Treatments for melasma

Melasma may cause a significant negative impact on the patient’s psychology and their quality of life. Key principles of therapy include the inhibition of the activity of melanocytes, the inhibition of the synthesis of melanin, the removal of melanin, and the disruption of melanin granules (Table 1). Management of melasma includes the avoidance of precipitating factors, and the use of topical bleaching agents including phenolic compounds, non-phenolic compounds, and combination formulas. Also, chemical peels, lasers and light sources may be used. Treatment should be individualised and tailored to each patient’s needs. An important challenge with melasma treatment is the fact that it commonly relapses after treatment and necessitates maintenance therapy.

Avoidance of precipitating factors

UV and visible light can initiate or aggravate melasma. The regular use of broad spectrum (UVA, UVB) sunscreens is necessary both for preventing melasma and for enhancing the effectiveness of topical therapies17. Women with melasma receiving oral contraceptives (OC) should discontinue them if possible and choose another method of contraception. However, melasma may persist despite OC discontinuation18.

Bleaching agents

Bleaching agents include phenolic compounds, non‑phenolic compounds and combination formulas (Table 2).

Hydroquinone

Table 2

Hydroquinone (HQ) has been used for over 50 years for the treatment of melasma. It is considered to be the most efficacious bleaching agent. It inhibitis tyrosinase activity, and therefore inhibits the conversion of tyrosine to melanin and increases the degradation of melanosomes. It is active only in epidermal melanoyctes that have tyrosinase activity, while it is inactive for dermal melanophages10. The efficacy of HQ is related to:

  • Concentration
  • Vehicle
  • Chemical stability.

The use of HQ 3–5% is recommended for melasma, while lower concentrations of 2% are used as maintenance therapy10.

An HQ formula is made either in a cream base, a gel (AHA 10%), or in ethanol and propylene glycol (1:1) with ascorbic acid 0.1% added as an antioxidant agent20.

Figure 1 Melasma with irregular, brown plaques on the forehead and cheeks

Figure 1 Melasma with irregular, brown plaques on the forehead and cheeks

Side-effects from HQ are dose-related and they are associated with the concentration used and the duration of application. They include irritant or allergic contact dermatitis, nail discolouration, guttate hypomelanosis, and exogenous ochronosis.

Exogenous ochronosis is defined as the permanent grey–brown or blue–black hyperpigmentation, with pinpoint, dark brown (caviar-like) papules, that usually result from prolonged application of high concentration HQ, although it has been reported with application of HQ 2%21. The mechanism of ochronosis involves the inhibition of the enzyme homogentisic oxidase by HQ and the accumulation of homogentisic acid that is polymerised to form ochre pigment in the papillary dermis.

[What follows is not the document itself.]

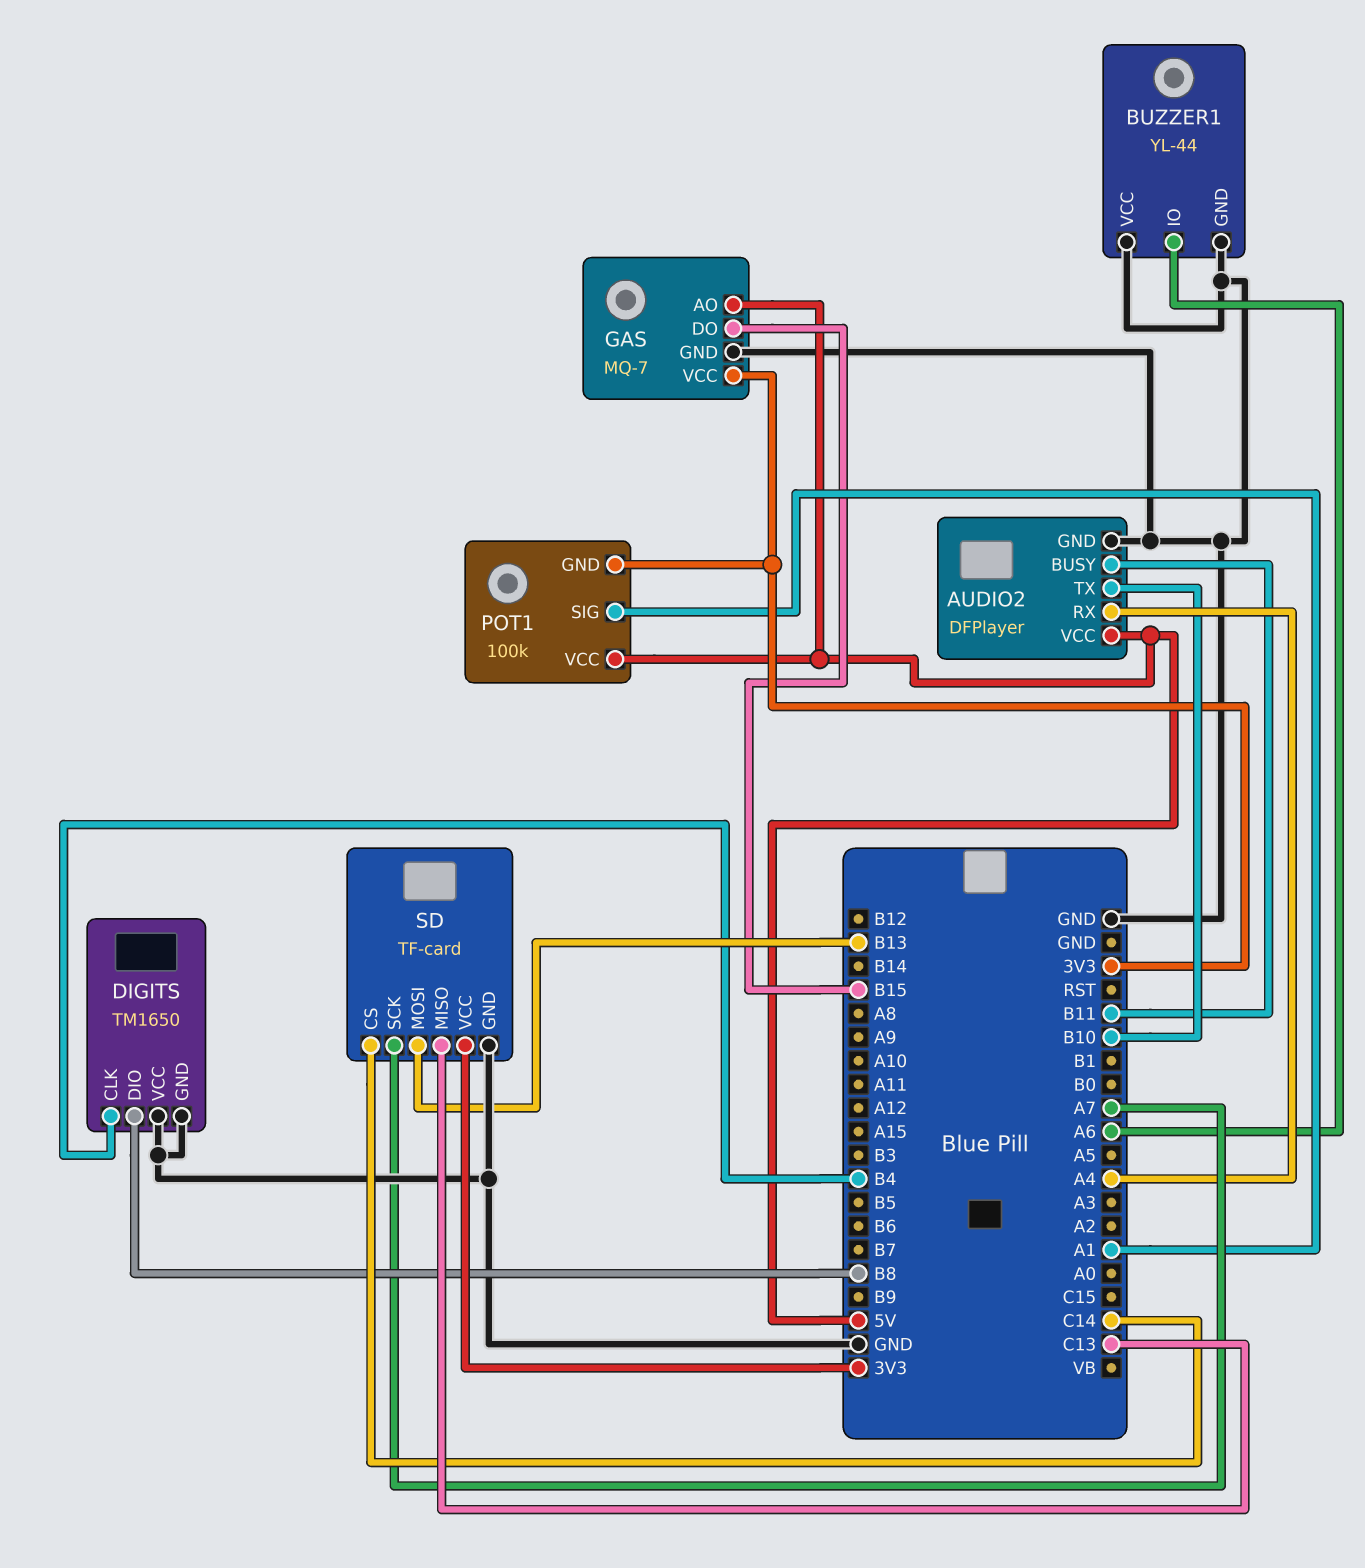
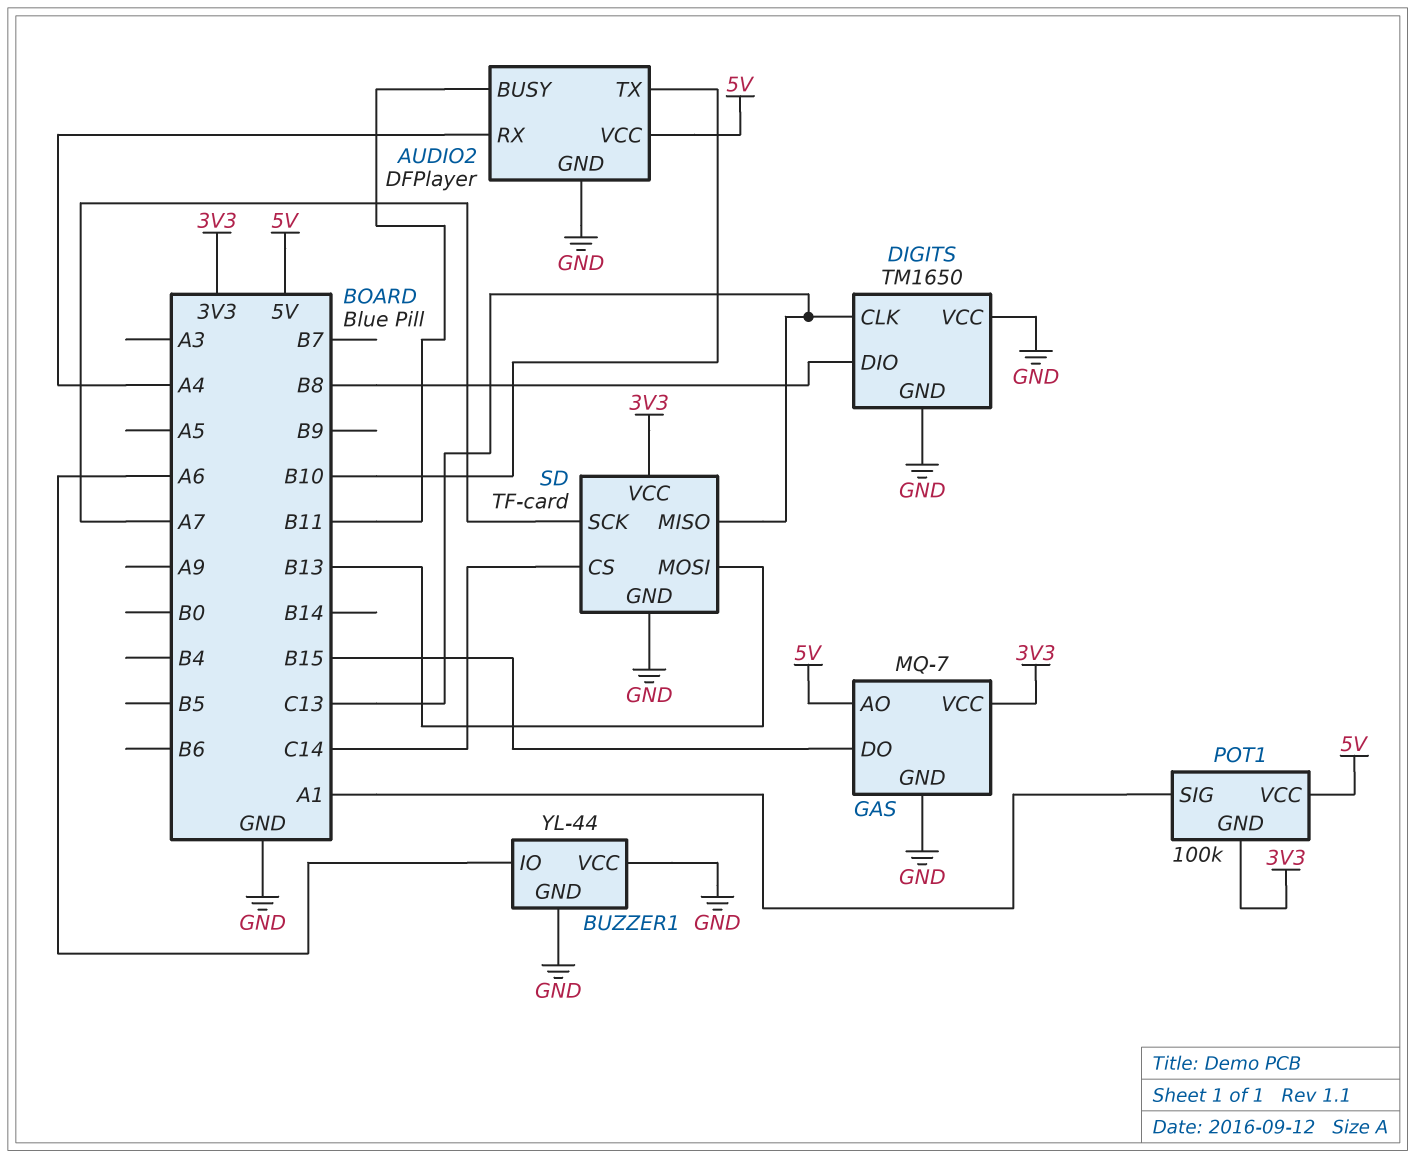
DIGITS pin CLK: B4 -> C13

HQ is contraindicated during pregnancy and lactation. In the European Union, HQ has been banned from use as a cosmetic ingredient since 2001 for concerns such as ochronosis and occupational vitiligo. However, it is still available as prescription medication22.

Non-phenolic compounds

Kojic acid

Kojic acid is the second most effective non-prescription bleaching agent. It is a fungal metabolic product (Aspergillus, Penicillium), which inhibits tyrosinase acitivity. It may cause sensitisation and allergic contact dermatitis. Also, it has been found to be mutagenic in cell culture studies23. Sun exposure should be avoided during use of kojic acid. It may be used alone at a concentration of 1–4% twice daily or as combination treatment together with glycolic acid 5%24–26.

Table-3

Azelaic acid

Azelaic acid is a dicarboxyl acid derived from Pityrosporum ovale (Malassezia ovalis). It acts by inhibiting tyrosinase and selectively affects hyperactive melanocytes without acting on normal melanocytes. Also, it possesses an anti‑inflammatory and cytotoxic action on melanocytes. It is an off-label treatment for melasma. Twice daily, long-term application is needed, often more than 3 months. It is very well tolerated24,27.

Azelaic acid (15% gel, 20% cream) has been studied compared to HQ for the treatment of melasma. A double‑blind, randomised study of azelaic acid 20% compared to HQ 2% in 155 patients for 6 months reported good to excellent overall results in 73% of the azelaic acid patients, compared with 19% of the hydroquinone patients28. Another double-blind study of 329 women for 6 months showed similar efficacy for azelaic acid 20% with HQ 4% (71% median lesion size reduction of melasma compared to 78%, respectively)29. Also, azelaic acid cream 20% has been used as a combination therapy with glycolic acid 15% or 20%, with similar efficacy with HQ 4% alone30.